BEIJING - A traditional Chinese medicine for treating cardiovascular diseases has been tested safe and effective by the US Food and Drug Administration (FDA), and would be marketed there by 2013, Xinhua reported Saturday.

With domestic sales of over one billion yuan (about $148 million) last year, the drug was the first Chinese patent traditional medicine to pass the phase II trials of the FDA.

The Compound Danshen Dripping Pill, composed of herbal extracts and developed by Tianjin-based Tasly Pharmaceutical, passed the phase II clinical trials in July, one step closer to getting into the US and European drug market, company’s president Yan Xijun told a press conference here.

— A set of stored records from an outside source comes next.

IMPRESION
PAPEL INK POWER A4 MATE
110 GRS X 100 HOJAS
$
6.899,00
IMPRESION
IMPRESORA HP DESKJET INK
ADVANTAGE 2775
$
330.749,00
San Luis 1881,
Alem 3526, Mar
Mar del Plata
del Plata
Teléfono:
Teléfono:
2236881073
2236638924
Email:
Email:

Clinical trials of the drug were conducted in 15 test centres in the US over the last three years and had “generated positive results”, said Yan.

The FDA has also approved the drug to enter phase III trials, he said.

The phase II trials gauge effectiveness of a drug and its risks, while phase III trials are more extensive.

Once phase III is complete, a pharmaceutical company can request FDA approval for marketing the drug in the US.

Yan said Tasly would build 50 to 70 clinical trial centres worldwide in the next 12 to 18 months for phase III trials, and he expected the pills to enter global markets within three years.

The pill is mainly used to treat angina and coronary heart diseases. The company said over 10 million people worldwide have used the pill annually.

Earlier, drug watchdogs in Canada, Russia, South Korea, Vietnam, Singapore and some African countries had approved the pill.